A generator (not to be confused with a generator expression above) is a function that calculates one value at a time. Instead of using `return()` to return the complete result, we use `yield()` to return a single value:


In [83]:
def get_4mers(dna):
    result = [] 
    for i in range(len(dna) - 3): 
        result.append(dna[i:i+4]) 
    return result

get_4mers('acgatcgatgc')

['acga', 'cgat', 'gatc', 'atcg', 'tcga', 'cgat', 'gatg', 'atgc']

In [86]:
def generate_4mers(dna): 
    for i in range(len(dna) - 3): 
        yield dna[i:i+4] 
        
generate_4mers('acgatcgatgc')

<generator object generate_4mers at 0x7f40e02ae280>

In [101]:
x = generate_4mers('acgatcgatgc')

In [103]:
x.next()

'cgat'

Generators are useful for all sorts of things.
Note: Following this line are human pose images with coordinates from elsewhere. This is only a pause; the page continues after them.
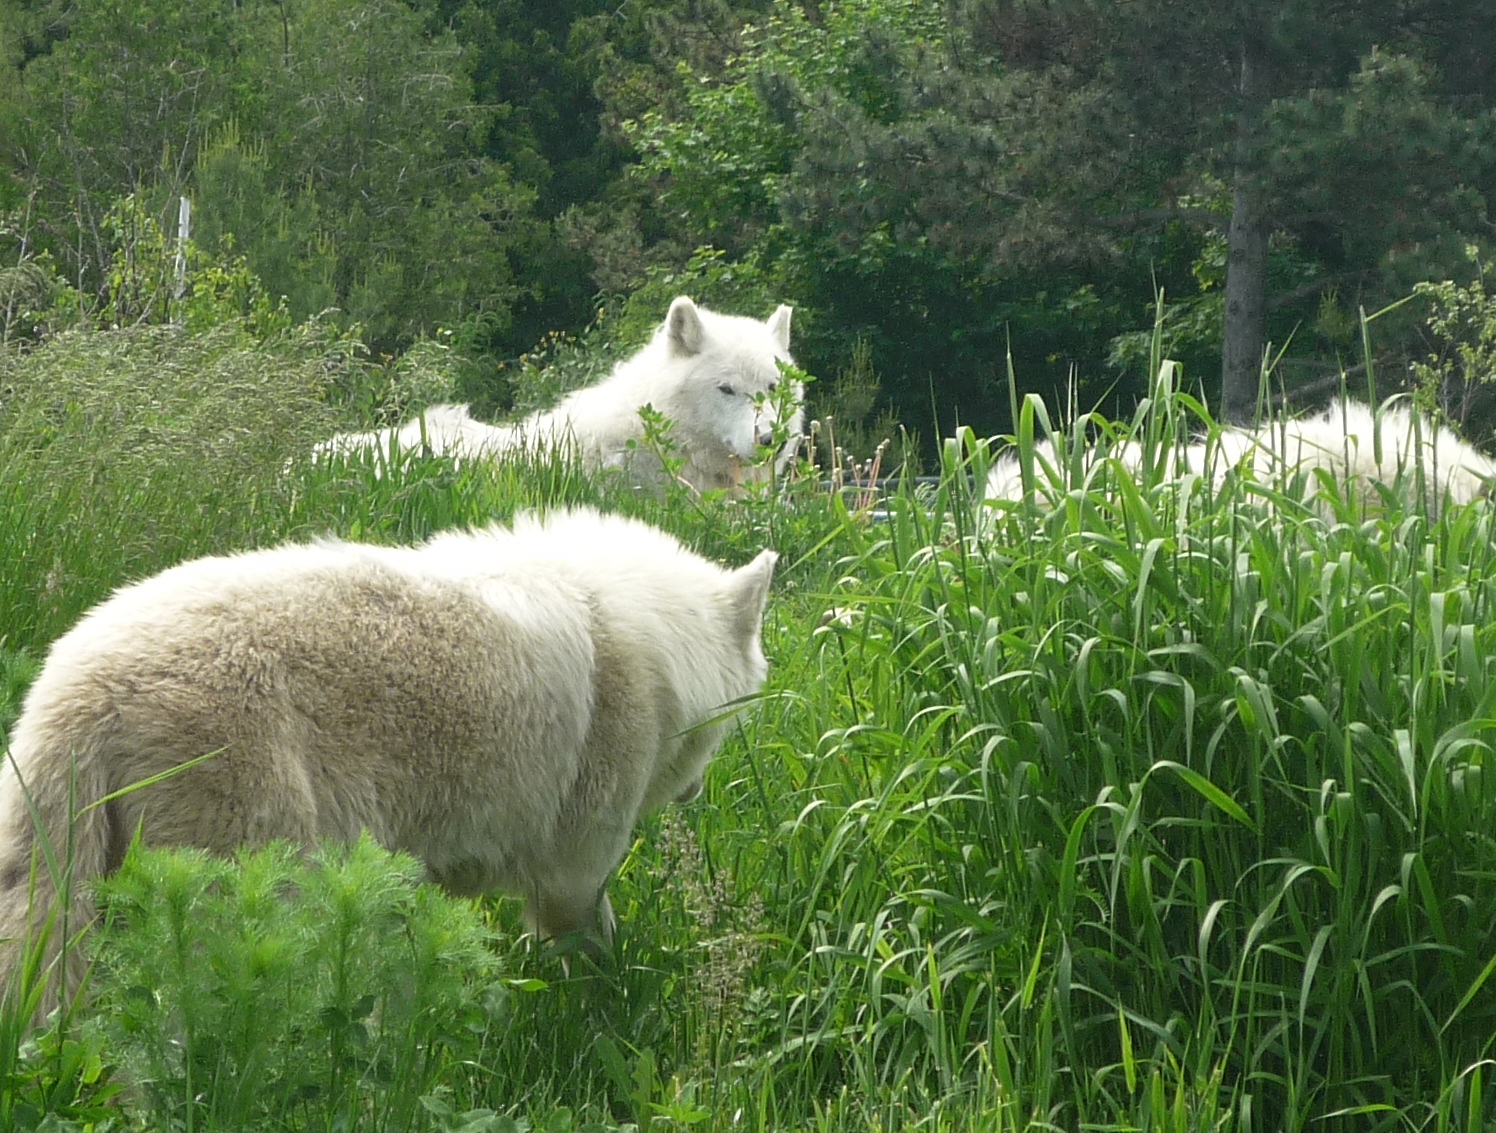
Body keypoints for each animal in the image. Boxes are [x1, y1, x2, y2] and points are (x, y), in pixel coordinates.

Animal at [0, 508, 776, 1015]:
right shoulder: (572, 874)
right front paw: (608, 1014)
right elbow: (596, 952)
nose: (696, 794)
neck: (635, 628)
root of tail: (83, 692)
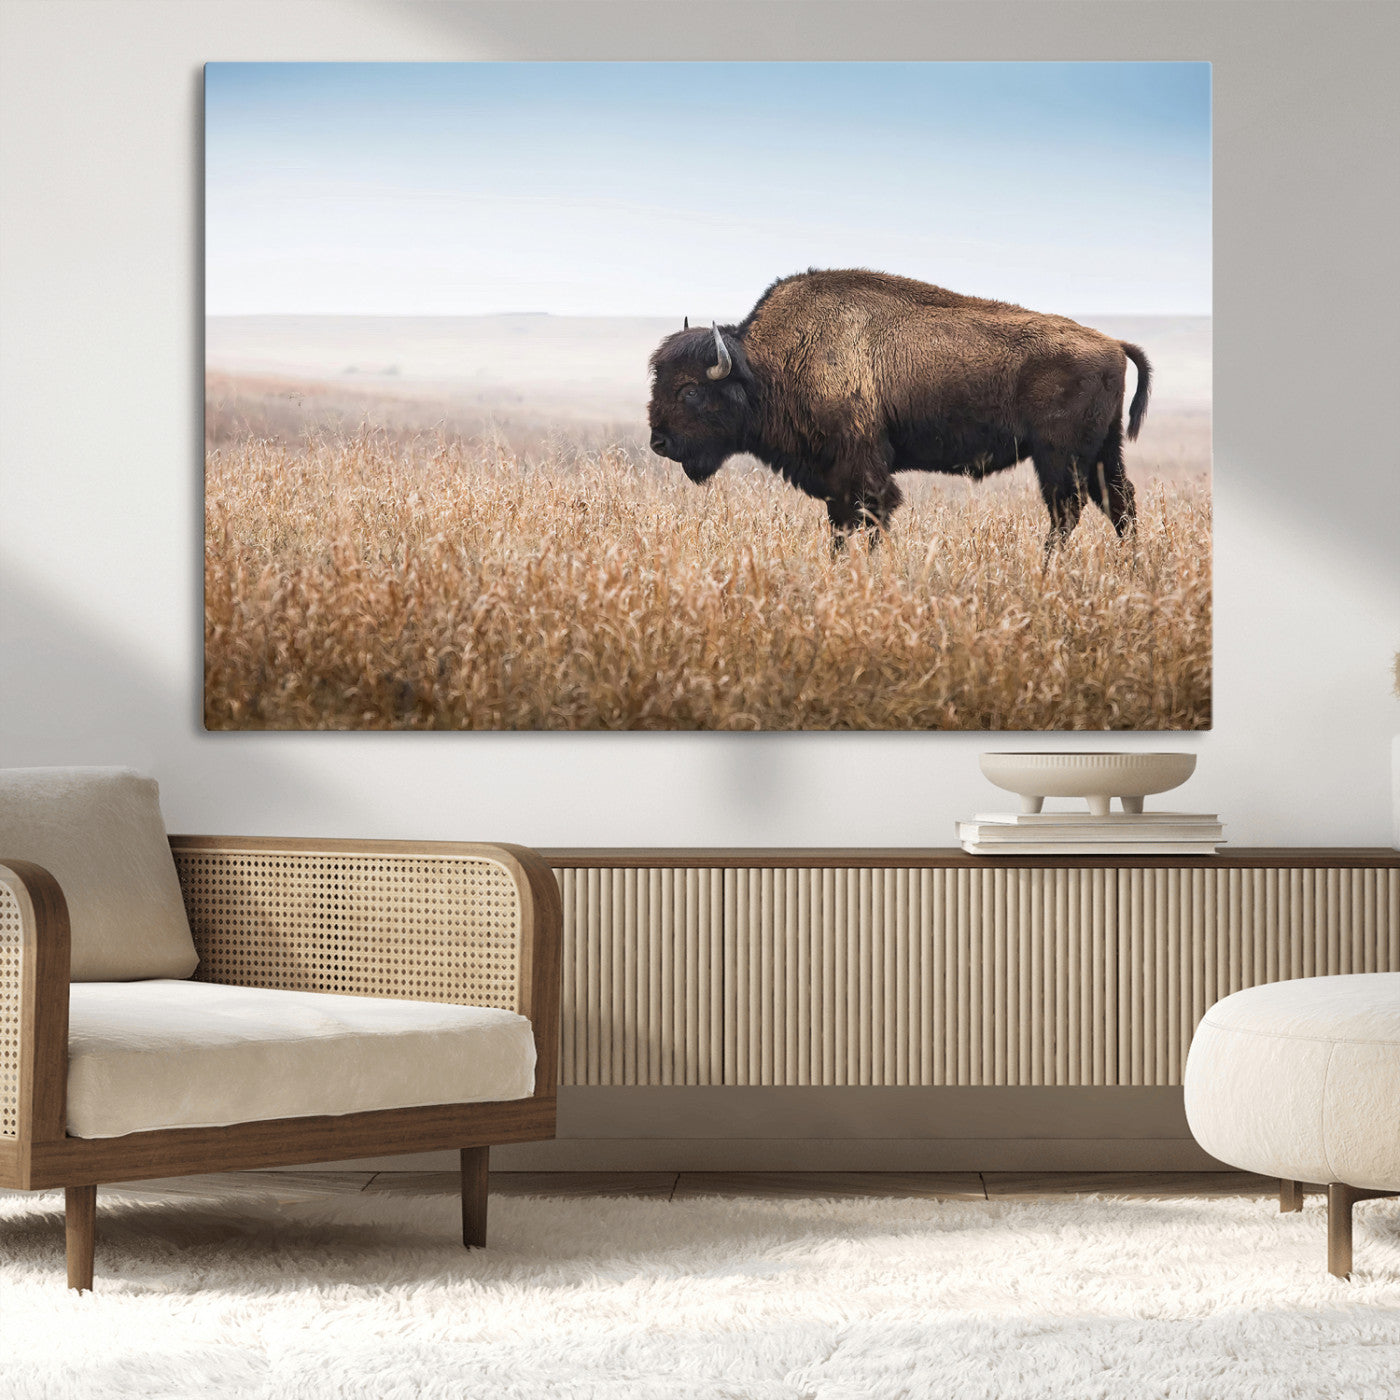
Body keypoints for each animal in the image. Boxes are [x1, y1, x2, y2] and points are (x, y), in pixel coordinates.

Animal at [647, 269, 1151, 552]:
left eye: (690, 390)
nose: (658, 442)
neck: (766, 365)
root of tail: (1112, 343)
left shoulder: (862, 470)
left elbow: (871, 517)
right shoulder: (835, 479)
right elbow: (841, 526)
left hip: (1059, 456)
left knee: (1068, 510)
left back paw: (1048, 569)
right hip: (1103, 452)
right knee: (1119, 504)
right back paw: (1130, 568)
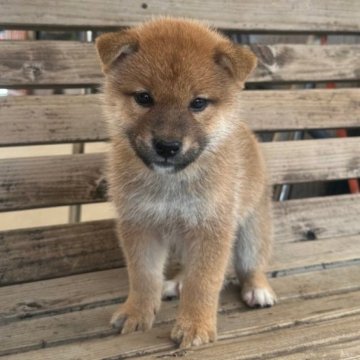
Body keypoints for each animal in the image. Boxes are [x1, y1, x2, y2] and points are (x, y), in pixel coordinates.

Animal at [95, 16, 276, 348]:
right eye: (144, 98)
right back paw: (175, 283)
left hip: (251, 231)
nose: (167, 146)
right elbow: (143, 276)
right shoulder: (140, 226)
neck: (171, 183)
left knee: (252, 264)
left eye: (198, 103)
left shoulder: (212, 229)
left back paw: (258, 289)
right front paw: (137, 313)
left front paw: (195, 326)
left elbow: (203, 282)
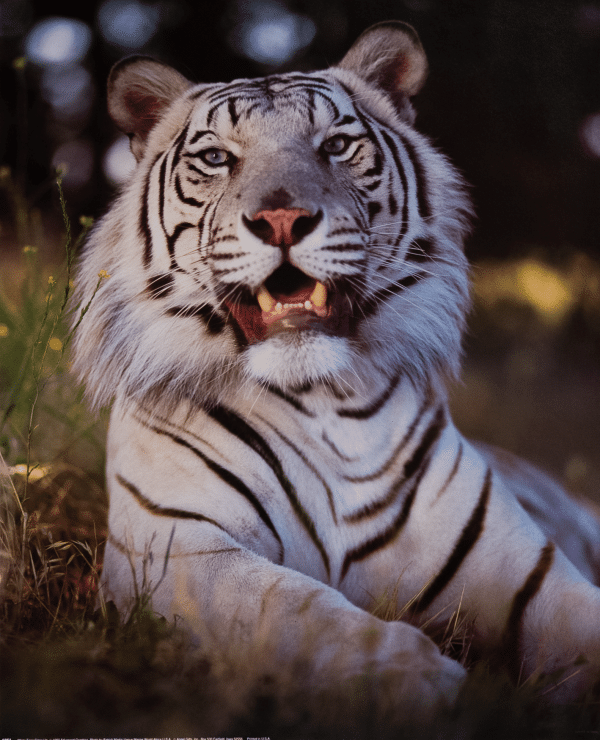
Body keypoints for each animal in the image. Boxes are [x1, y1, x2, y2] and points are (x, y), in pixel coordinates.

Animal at [71, 20, 600, 718]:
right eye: (216, 158)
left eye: (337, 146)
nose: (281, 219)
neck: (322, 401)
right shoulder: (179, 547)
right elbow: (297, 609)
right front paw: (419, 682)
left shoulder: (525, 569)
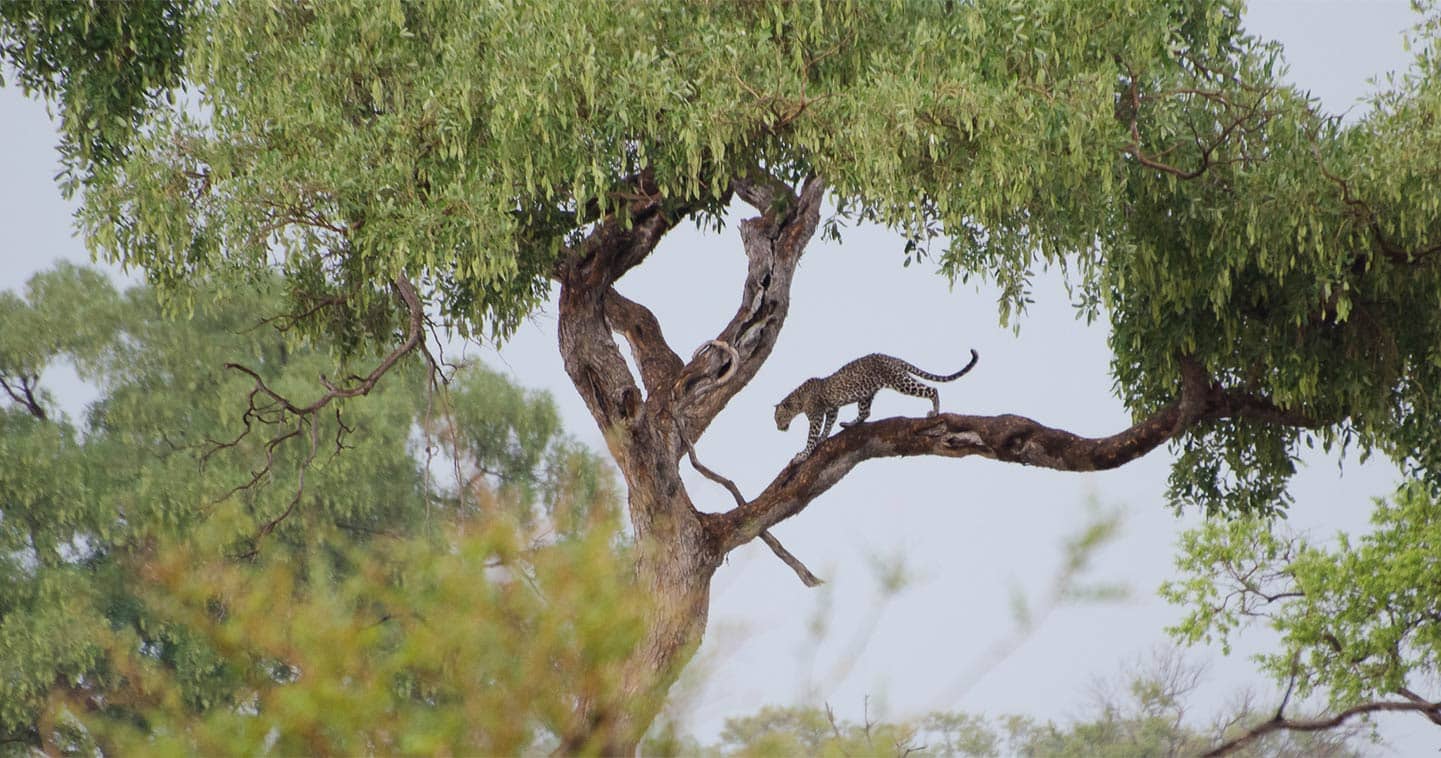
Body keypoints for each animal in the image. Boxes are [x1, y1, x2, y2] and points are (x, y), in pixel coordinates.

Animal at [778, 350, 979, 464]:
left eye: (778, 418)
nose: (779, 428)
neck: (798, 400)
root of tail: (891, 358)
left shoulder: (816, 415)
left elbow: (811, 438)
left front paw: (803, 455)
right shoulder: (832, 409)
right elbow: (828, 425)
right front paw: (823, 438)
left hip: (899, 381)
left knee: (931, 389)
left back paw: (935, 411)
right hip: (866, 393)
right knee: (865, 412)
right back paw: (849, 424)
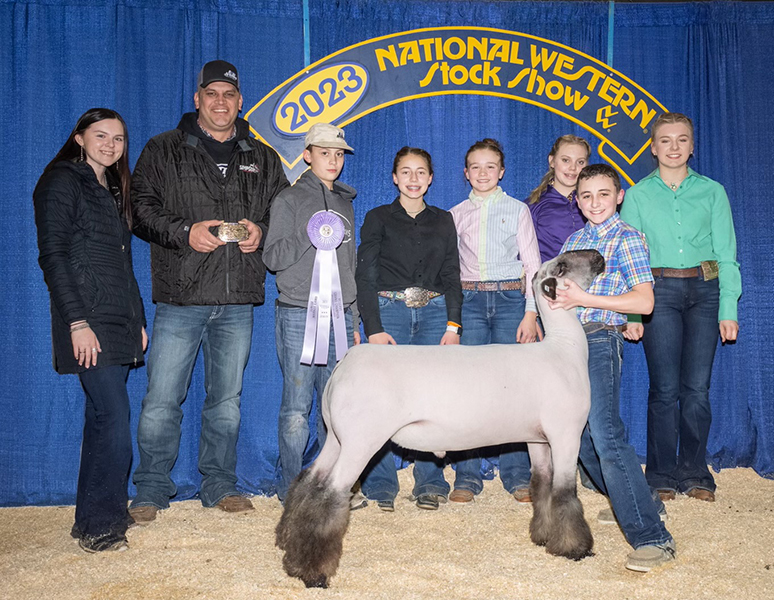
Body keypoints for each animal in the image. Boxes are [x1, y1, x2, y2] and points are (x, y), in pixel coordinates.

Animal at [276, 249, 605, 588]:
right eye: (562, 267)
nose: (597, 256)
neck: (563, 348)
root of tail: (343, 365)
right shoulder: (567, 432)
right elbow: (564, 493)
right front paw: (575, 548)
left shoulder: (538, 439)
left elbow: (541, 485)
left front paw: (542, 537)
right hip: (361, 440)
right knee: (330, 494)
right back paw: (314, 573)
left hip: (336, 437)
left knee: (308, 483)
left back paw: (289, 549)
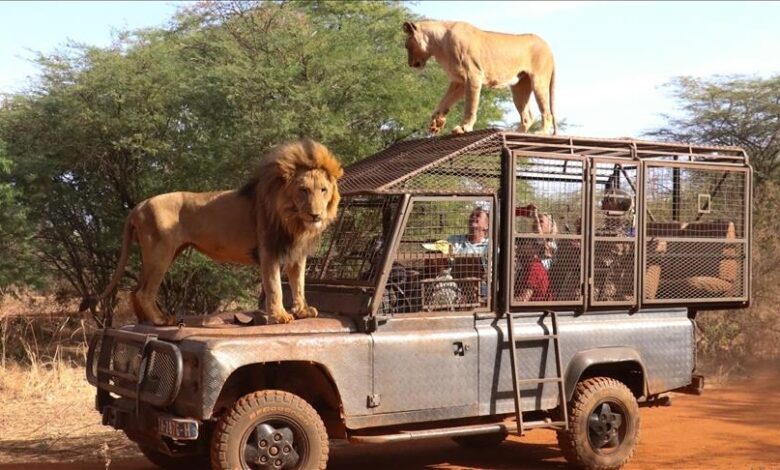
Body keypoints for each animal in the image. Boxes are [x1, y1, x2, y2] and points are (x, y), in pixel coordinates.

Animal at [78, 138, 342, 324]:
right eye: (303, 190)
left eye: (323, 190)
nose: (316, 215)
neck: (294, 219)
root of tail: (139, 205)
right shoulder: (269, 250)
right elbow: (275, 285)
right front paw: (280, 316)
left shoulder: (297, 252)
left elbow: (299, 283)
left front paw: (303, 311)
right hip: (160, 252)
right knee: (144, 291)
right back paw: (161, 320)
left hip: (160, 253)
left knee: (135, 290)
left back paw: (144, 320)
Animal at [406, 20, 556, 134]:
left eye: (406, 46)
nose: (410, 64)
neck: (438, 45)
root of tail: (549, 47)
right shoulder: (459, 81)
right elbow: (444, 102)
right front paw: (436, 123)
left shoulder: (473, 75)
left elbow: (470, 105)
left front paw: (464, 127)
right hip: (519, 88)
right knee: (527, 117)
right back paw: (516, 133)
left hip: (539, 81)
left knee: (547, 112)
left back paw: (541, 132)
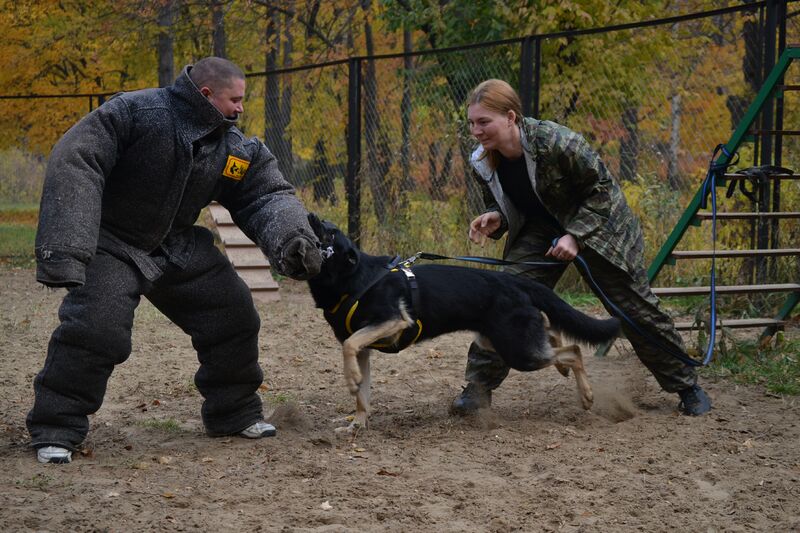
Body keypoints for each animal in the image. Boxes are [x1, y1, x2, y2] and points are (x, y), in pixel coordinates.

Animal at [306, 214, 620, 430]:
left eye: (330, 232)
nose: (310, 214)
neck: (355, 278)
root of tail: (513, 280)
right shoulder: (367, 348)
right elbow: (362, 393)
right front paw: (357, 424)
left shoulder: (393, 321)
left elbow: (348, 345)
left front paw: (351, 380)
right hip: (497, 341)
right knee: (552, 333)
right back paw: (565, 370)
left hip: (518, 351)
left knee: (573, 351)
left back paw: (587, 395)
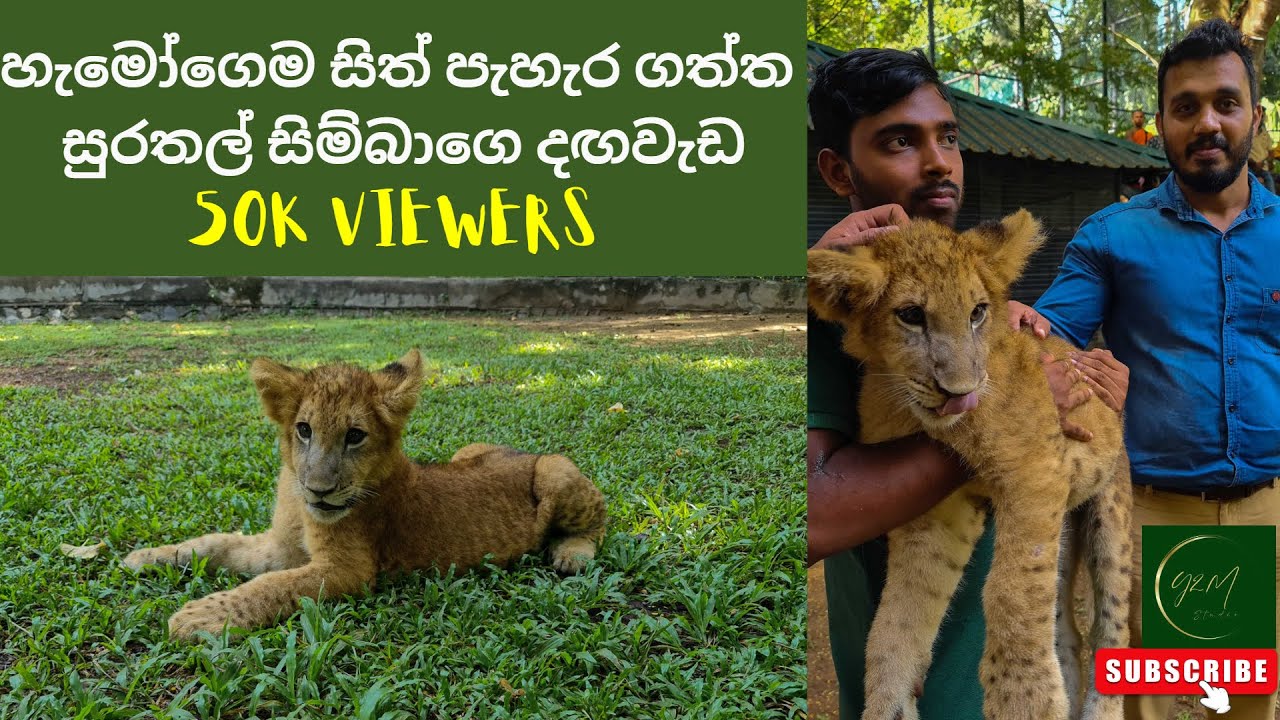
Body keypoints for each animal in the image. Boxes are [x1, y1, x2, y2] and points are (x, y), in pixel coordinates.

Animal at [124, 349, 607, 642]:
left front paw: (197, 617)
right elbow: (215, 544)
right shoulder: (281, 547)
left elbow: (268, 587)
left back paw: (572, 554)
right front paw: (146, 556)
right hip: (467, 452)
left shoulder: (349, 569)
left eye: (355, 436)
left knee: (602, 516)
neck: (299, 503)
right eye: (304, 430)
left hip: (555, 472)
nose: (319, 490)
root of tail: (525, 453)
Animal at [808, 210, 1131, 720]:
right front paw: (888, 705)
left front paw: (1024, 701)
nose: (959, 392)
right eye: (911, 315)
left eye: (978, 312)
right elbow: (897, 619)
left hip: (1110, 518)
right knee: (1066, 632)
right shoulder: (938, 511)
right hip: (1060, 531)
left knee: (1111, 631)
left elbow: (1011, 593)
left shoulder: (1034, 469)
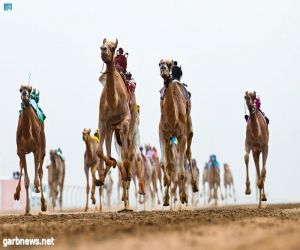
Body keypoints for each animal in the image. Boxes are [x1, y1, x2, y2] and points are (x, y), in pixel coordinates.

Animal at [14, 85, 47, 214]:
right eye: (20, 90)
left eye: (30, 90)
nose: (24, 94)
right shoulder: (21, 151)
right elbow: (26, 181)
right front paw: (27, 209)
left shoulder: (36, 150)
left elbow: (37, 175)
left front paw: (37, 188)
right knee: (22, 167)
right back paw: (17, 194)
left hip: (43, 146)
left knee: (41, 170)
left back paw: (43, 204)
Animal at [158, 59, 198, 207]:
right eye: (159, 63)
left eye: (169, 63)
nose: (163, 68)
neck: (172, 119)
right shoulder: (162, 133)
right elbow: (164, 164)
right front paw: (165, 185)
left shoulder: (182, 136)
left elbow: (181, 171)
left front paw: (184, 197)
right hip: (170, 139)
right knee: (171, 164)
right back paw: (166, 198)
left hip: (189, 129)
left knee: (188, 153)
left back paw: (194, 187)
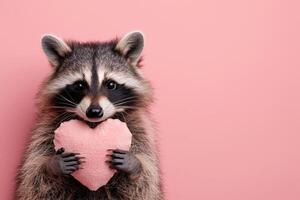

They are often more readable, they are very memory efficient as they only calculate one value at a time, and they are **iterators**. So we can do this:

In [105]:
for fourmer in generate_4mers('acgatcgatgc'):
    print(fourmer)

acga
cgat
gatc
atcg
tcga
cgat
gatg
atgc


and

In [107]:
list(generate_4mers('acgatcgatgc'))

['acga', 'cgat', 'gatc', 'atcg', 'tcga', 'cgat', 'gatg', 'atgc']

and we can use them to implement clever iteration behaviour in our classes:

In [111]:
class DNARecord(object): 
    position = 0
    
    def __init__(self, sequence, gene_name, species_name):
        self.sequence = sequence
        self.gene_name = gene_name
        self.species_name = species_name
    
    def bases(self):
        return iter(self.sequence)
    
    def kmers(self, k):
        for i in range(len(self.sequence) - k +1): 
            yield self.sequence[i:i+k] 
            
    def codons(self):
        return self.kmers(3)

In [113]:
d1 = DNARecord('ATCGTCGACTGACTACG', 'COX1', 'Homo sapiens')
for base in d1.bases():
    print(base)
    
for kmer in d1.kmers(5):
    print(kmer)
    
for codon in d1.codons():
    print(codon)

A
T
C
G
T
C
G
A
C
T
G
A
C
T
A
C
G
ATCGT
TCGTC
CGTCG
GTCGA
TCGAC
CGACT
GACTG
ACTGA
CTGAC
TGACT
GACTA
ACTAC
CTACG
ATC
TCG
CGT
GTC
TCG
CGA
GAC
ACT
CTG
TGA
GAC
ACT
CTA
TAC
ACG


##Exercises

###BLAST processor

As a warm up, take your solutions to the BLAST processing exercise from the Functional Programming session and rewrite them to just use list comprehensions.

###Primer search

Write a function that will create a list of all possible PCR primers of a given length. 

Hint: start with the kmer-generating function from the session on recursion. 
Further hint: *all possible PCR primers of a given length* simply means all possible DNA sequnces of a given length. In the real world we would do some filtering on the results to find sequences with similarity to the target, melting points, etc. 

For length l there are 

$$4^l$$

possible primers so eventually you will run out of memory when trying to list them all. Rewrite your function as a generator to get around this problem. 

Finally, write a generator which will generate all possible pairs of primers. For length l there will be 

$$(4^l)^2$$

possible pairs, so if you try to do this with a normal function you will run out of memory even faster!